I thought something a lá stackoverflow, with only a minimal working example, could be helpful for the reader looking for a taste of your suggestion. More that than would be hard to maintain.

Is there maybe a better example? Because ls -l really should be done with pathlib.Path('.').glob('*'); I know, it looks more work, but is actually safer for directories with several thousand entries, where ls will fail, but pathlib (based on os) doesn’t.

Thousand times YES for pathlib, I love it!! Mainly because I was using sys+os before :face_vomiting:

The point is to show a command simple enough to not get new user lost in understanding what the command should do in the first place and focus on the python+shell.
ls is well known and has a rich set of subcommand.

Do you have any other suggestion ? Maybe something that accept variable and not only options would be nice.

My idea is to have one command and list how you can use it in python with different solution, than we can always point the user to that page.

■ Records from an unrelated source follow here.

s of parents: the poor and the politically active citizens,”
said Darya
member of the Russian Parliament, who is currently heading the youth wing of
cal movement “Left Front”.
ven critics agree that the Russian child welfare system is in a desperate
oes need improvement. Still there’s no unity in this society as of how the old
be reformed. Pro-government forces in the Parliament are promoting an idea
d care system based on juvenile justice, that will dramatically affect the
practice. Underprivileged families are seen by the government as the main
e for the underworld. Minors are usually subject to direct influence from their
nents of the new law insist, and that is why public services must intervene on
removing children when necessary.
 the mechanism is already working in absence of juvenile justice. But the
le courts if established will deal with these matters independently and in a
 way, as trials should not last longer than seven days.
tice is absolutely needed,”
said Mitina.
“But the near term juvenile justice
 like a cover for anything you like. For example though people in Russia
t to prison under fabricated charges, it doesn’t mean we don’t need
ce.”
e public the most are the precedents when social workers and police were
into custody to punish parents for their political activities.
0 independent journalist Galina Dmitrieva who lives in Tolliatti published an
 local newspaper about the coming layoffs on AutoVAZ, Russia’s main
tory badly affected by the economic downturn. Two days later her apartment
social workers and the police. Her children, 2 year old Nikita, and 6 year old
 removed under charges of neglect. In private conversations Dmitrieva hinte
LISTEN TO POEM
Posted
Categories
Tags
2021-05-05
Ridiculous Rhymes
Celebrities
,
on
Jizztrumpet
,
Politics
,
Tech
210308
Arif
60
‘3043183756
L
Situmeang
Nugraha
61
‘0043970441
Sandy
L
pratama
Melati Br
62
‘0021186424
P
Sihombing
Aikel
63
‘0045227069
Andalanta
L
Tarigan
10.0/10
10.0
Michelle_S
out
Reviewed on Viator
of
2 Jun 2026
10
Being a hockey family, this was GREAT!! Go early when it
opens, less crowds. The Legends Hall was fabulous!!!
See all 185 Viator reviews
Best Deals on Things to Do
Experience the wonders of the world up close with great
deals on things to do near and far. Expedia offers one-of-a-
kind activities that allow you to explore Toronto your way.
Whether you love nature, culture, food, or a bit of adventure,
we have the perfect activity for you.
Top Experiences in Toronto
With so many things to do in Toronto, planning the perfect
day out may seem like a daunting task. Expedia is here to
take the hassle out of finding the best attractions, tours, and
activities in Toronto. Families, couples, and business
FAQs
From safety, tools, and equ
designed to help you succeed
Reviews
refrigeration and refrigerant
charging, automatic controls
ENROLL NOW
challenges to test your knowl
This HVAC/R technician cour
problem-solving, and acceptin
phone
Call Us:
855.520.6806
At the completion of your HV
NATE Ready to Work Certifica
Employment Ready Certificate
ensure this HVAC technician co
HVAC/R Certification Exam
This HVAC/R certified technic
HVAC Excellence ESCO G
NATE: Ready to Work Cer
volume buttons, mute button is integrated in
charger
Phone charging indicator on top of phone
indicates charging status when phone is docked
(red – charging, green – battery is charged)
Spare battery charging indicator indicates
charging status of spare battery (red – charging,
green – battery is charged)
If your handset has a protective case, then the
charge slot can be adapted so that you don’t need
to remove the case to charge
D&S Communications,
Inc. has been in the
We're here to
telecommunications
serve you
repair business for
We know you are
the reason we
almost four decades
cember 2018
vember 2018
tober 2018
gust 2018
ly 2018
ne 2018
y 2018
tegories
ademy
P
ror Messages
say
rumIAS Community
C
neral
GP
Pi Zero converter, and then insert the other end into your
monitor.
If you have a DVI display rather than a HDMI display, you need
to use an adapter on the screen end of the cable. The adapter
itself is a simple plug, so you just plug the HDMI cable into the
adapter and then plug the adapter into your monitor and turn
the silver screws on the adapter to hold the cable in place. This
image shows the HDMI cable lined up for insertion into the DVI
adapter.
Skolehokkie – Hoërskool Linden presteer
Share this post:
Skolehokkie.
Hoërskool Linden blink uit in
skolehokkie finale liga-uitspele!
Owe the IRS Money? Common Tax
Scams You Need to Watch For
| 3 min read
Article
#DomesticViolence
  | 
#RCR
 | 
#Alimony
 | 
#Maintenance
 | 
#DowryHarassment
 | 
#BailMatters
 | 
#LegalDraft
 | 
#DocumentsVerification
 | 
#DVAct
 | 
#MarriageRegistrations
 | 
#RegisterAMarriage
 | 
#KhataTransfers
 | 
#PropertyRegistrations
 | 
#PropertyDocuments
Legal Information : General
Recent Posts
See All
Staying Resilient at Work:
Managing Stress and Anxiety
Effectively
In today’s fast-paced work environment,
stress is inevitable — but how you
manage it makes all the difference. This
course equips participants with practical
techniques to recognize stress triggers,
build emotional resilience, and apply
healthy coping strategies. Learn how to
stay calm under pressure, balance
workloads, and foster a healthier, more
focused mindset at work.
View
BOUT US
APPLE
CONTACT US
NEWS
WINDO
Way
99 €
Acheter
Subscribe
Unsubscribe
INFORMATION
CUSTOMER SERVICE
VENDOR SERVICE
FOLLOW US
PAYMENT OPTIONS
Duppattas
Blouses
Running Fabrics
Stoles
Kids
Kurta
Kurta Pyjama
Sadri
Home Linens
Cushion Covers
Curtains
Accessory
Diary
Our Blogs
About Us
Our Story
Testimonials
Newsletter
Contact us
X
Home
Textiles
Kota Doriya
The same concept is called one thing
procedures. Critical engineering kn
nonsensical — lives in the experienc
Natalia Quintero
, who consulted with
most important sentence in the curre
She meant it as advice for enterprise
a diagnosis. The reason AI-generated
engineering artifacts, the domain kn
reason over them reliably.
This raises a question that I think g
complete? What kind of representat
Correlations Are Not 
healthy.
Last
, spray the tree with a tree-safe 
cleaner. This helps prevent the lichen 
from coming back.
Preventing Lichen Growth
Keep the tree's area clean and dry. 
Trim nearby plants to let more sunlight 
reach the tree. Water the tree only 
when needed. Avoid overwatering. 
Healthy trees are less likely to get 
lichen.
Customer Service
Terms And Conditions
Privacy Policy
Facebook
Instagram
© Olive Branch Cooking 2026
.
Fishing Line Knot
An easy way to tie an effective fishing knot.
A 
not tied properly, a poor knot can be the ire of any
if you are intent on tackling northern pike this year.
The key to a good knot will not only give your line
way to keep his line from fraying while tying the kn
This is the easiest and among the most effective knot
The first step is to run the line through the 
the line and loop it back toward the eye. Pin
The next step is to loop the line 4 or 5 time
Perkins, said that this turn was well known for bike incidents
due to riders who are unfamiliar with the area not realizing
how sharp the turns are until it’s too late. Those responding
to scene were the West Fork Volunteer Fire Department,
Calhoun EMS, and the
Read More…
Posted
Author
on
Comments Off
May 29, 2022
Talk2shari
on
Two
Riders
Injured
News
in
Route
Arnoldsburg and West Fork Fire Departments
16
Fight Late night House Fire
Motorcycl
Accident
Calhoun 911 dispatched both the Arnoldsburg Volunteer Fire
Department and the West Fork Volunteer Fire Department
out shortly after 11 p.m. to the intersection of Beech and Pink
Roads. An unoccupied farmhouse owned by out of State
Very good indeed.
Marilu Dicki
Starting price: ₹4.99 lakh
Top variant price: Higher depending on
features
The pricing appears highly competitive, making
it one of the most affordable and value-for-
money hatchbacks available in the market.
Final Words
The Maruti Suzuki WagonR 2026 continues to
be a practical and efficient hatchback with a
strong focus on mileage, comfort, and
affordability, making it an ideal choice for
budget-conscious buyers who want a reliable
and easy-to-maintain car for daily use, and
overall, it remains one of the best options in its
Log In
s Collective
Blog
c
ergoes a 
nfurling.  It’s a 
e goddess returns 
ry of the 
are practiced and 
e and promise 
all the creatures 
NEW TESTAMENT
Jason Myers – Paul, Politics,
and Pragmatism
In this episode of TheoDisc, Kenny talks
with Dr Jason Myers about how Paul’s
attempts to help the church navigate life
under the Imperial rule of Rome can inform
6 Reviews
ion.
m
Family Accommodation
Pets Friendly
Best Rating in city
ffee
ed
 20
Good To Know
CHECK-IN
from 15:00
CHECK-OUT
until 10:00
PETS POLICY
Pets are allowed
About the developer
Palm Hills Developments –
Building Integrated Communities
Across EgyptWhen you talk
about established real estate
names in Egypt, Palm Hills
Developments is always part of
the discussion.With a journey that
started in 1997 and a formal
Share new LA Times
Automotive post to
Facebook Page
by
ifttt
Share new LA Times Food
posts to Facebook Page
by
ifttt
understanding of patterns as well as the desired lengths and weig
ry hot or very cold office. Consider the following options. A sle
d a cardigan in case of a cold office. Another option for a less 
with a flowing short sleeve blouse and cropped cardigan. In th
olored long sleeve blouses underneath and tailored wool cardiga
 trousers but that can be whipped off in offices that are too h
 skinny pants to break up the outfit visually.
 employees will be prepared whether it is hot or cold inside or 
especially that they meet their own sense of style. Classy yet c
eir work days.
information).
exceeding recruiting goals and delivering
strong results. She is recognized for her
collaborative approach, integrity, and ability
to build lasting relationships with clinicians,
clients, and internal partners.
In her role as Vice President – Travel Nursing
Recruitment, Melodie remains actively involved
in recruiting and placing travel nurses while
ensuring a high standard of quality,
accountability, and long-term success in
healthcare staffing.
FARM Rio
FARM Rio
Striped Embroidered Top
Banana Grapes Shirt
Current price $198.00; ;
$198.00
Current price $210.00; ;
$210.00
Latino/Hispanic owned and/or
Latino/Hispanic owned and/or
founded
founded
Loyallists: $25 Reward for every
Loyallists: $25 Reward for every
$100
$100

Maybe a post here / wiki in github would / post on medium (that I hate more and more) would be useful.

How about “grep -l string” to get the list of files that contain “string”?

Nice one, grep is good , something like grep -f FILE -A 2 -B 2 -v -l string

This tool is super nice to explain shell commands explainshell.com - grep -f FILE -A 2 -B 2 -v -l string

Woah, how cool is that! Nice find!

Yes, this is also super nice to explain to people your command in presentation for example.